**Provided records:**
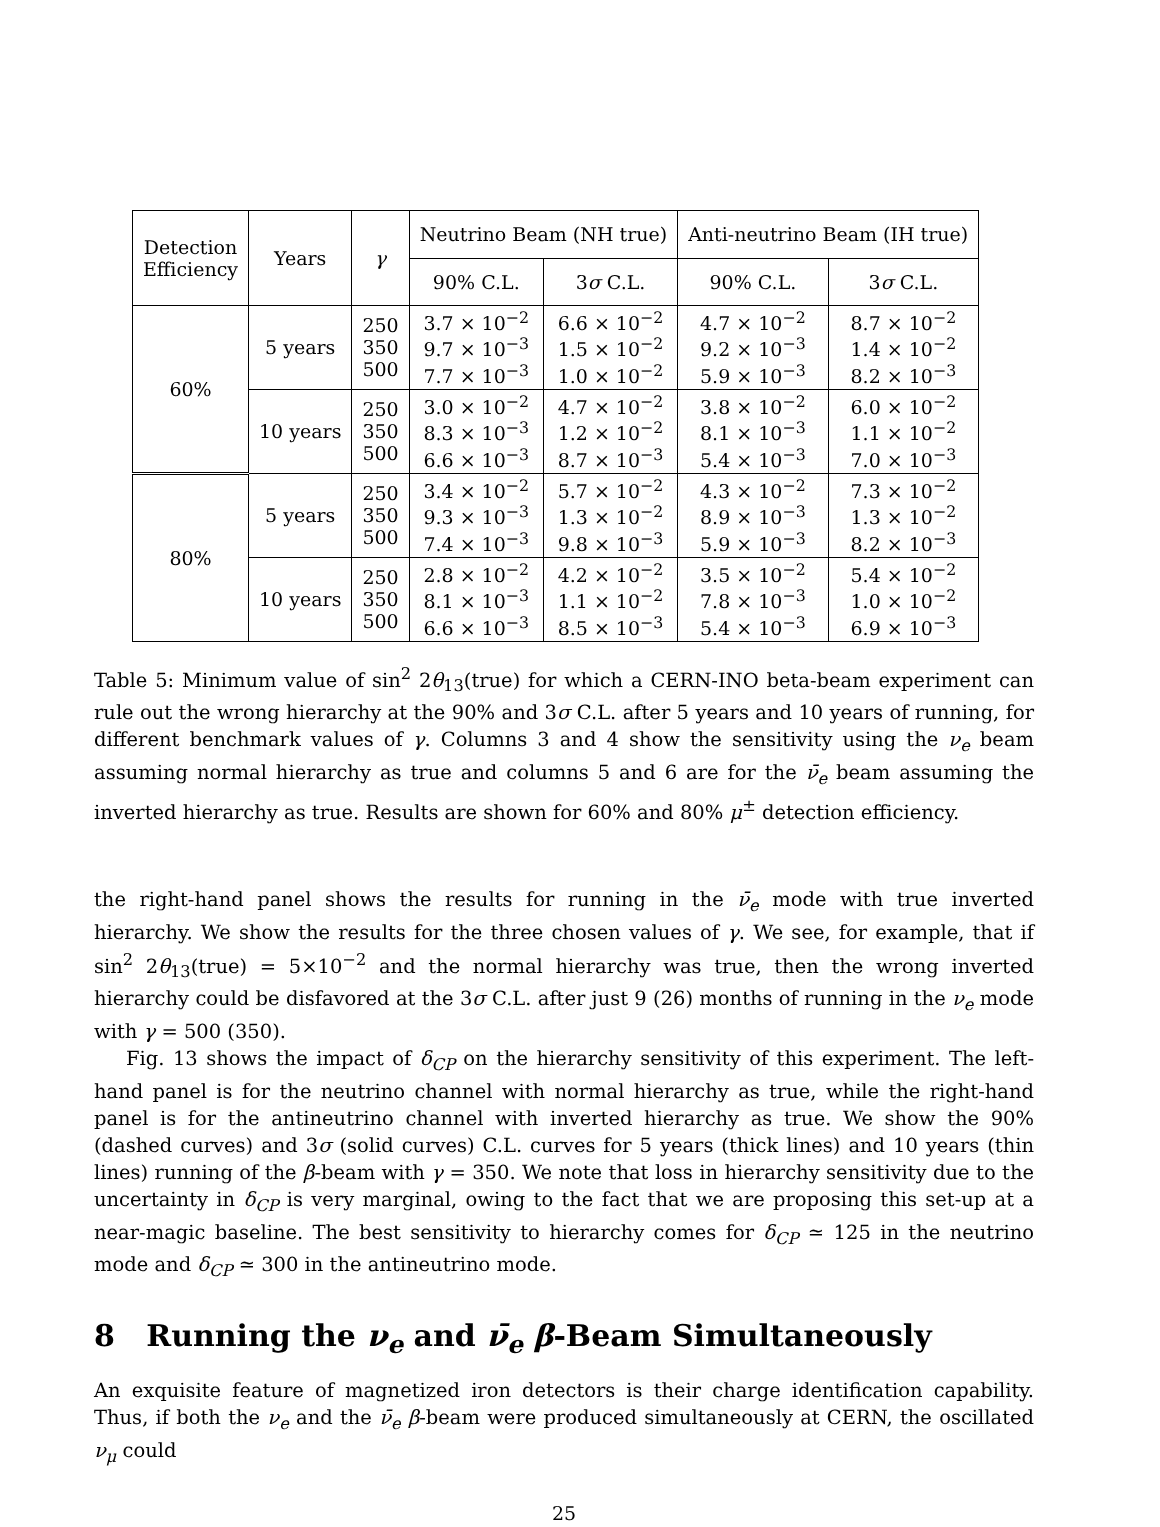| Detection Efficiency | Years | γ | Neutrino Beam (NH true) | | Anti-neutrino Beam (IH true) | |
| --- | --- | --- | --- | --- | --- | --- |
| | | | 90% C.L. | 3 σ C.L. | 90% C.L. | 3 σ C.L. |
| 60% | 5 years | 250 350 500 | 3.7 × 10<sup>−2</sup> 9.7 × 10<sup>−3</sup> 7.7 × 10<sup>−3</sup> | 6.6 × 10<sup>−2</sup> 1.5 × 10<sup>−2</sup> 1.0 × 10<sup>−2</sup> | 4.7 × 10<sup>−2</sup> 9.2 × 10<sup>−3</sup> 5.9 × 10<sup>−3</sup> | 8.7 × 10<sup>−2</sup> 1.4 × 10<sup>−2</sup> 8.2 × 10<sup>−3</sup> |
| | 10 years | 250 350 500 | 3.0 × 10<sup>−2</sup> 8.3 × 10<sup>−3</sup> 6.6 × 10<sup>−3</sup> | 4.7 × 10<sup>−2</sup> 1.2 × 10<sup>−2</sup> 8.7 × 10<sup>−3</sup> | 3.8 × 10<sup>−2</sup> 8.1 × 10<sup>−3</sup> 5.4 × 10<sup>−3</sup> | 6.0 × 10<sup>−2</sup> 1.1 × 10<sup>−2</sup> 7.0 × 10<sup>−3</sup> |
| 80% | 5 years | 250 350 500 | 3.4 × 10<sup>−2</sup> 9.3 × 10<sup>−3</sup> 7.4 × 10<sup>−3</sup> | 5.7 × 10<sup>−2</sup> 1.3 × 10<sup>−2</sup> 9.8 × 10<sup>−3</sup> | 4.3 × 10<sup>−2</sup> 8.9 × 10<sup>−3</sup> 5.9 × 10<sup>−3</sup> | 7.3 × 10<sup>−2</sup> 1.3 × 10<sup>−2</sup> 8.2 × 10<sup>−3</sup> |
| | 10 years | 250 350 500 | 2.8 × 10<sup>−2</sup> 8.1 × 10<sup>−3</sup> 6.6 × 10<sup>−3</sup> | 4.2 × 10<sup>−2</sup> 1.1 × 10<sup>−2</sup> 8.5 × 10<sup>−3</sup> | 3.5 × 10<sup>−2</sup> 7.8 × 10<sup>−3</sup> 5.4 × 10<sup>−3</sup> | 5.4 × 10<sup>−2</sup> 1.0 × 10<sup>−2</sup> 6.9 × 10<sup>−3</sup> |
Table 5: Minimum value of sin<sup>2</sup> 2θ<sub>13</sub>(true) for which a CERN-INO beta-beam experiment can rule out the wrong hierarchy at the 90% and 3σ C.L. after 5 years and 10 years of running, for different benchmark values of γ. Columns 3 and 4 show the sensitivity using the ν<sub>e</sub> beam assuming normal hierarchy as true and columns 5 and 6 are for the ν̄<sub>e</sub> beam assuming the inverted hierarchy as true. Results are shown for 60% and 80% μ<sup>±</sup> detection efficiency.
the right-hand panel shows the results for running in the ν̄<sub>e</sub> mode with true inverted hierarchy. We show the results for the three chosen values of γ. We see, for example, that if sin<sup>2</sup> 2θ<sub>13</sub>(true) = 5×10<sup>−2</sup> and the normal hierarchy was true, then the wrong inverted hierarchy could be disfavored at the 3σ C.L. after just 9 (26) months of running in the ν<sub>e</sub> mode with γ = 500 (350).
Fig. 13 shows the impact of δ<sub>CP</sub> on the hierarchy sensitivity of this experiment. The left-hand panel is for the neutrino channel with normal hierarchy as true, while the right-hand panel is for the antineutrino channel with inverted hierarchy as true. We show the 90% (dashed curves) and 3σ (solid curves) C.L. curves for 5 years (thick lines) and 10 years (thin lines) running of the β-beam with γ = 350. We note that loss in hierarchy sensitivity due to the uncertainty in δ<sub>CP</sub> is very marginal, owing to the fact that we are proposing this set-up at a near-magic baseline. The best sensitivity to hierarchy comes for δ<sub>CP</sub> ≃ 125 in the neutrino mode and δ<sub>CP</sub> ≃ 300 in the antineutrino mode.
8 Running the ν<sub>e</sub> and ν̄<sub>e</sub> β-Beam Simultaneously
An exquisite feature of magnetized iron detectors is their charge identification capability. Thus, if both the ν<sub>e</sub> and the ν̄<sub>e</sub> β-beam were produced simultaneously at CERN, the oscillated ν<sub>μ</sub> could
25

**What you are asked to do:** Please, without any of the pictures, set down exactly the lines from the beginning of the listing to the line that contains "σ C.L. | 90%", inclusive.

**Your response:**
| Detection Efficiency | Years | γ | Neutrino Beam (NH true) | | Anti-neutrino Beam (IH true) | |
| --- | --- | --- | --- | --- | --- | --- |
| | | | 90% C.L. | 3 σ C.L. | 90% C.L. | 3 σ C.L. |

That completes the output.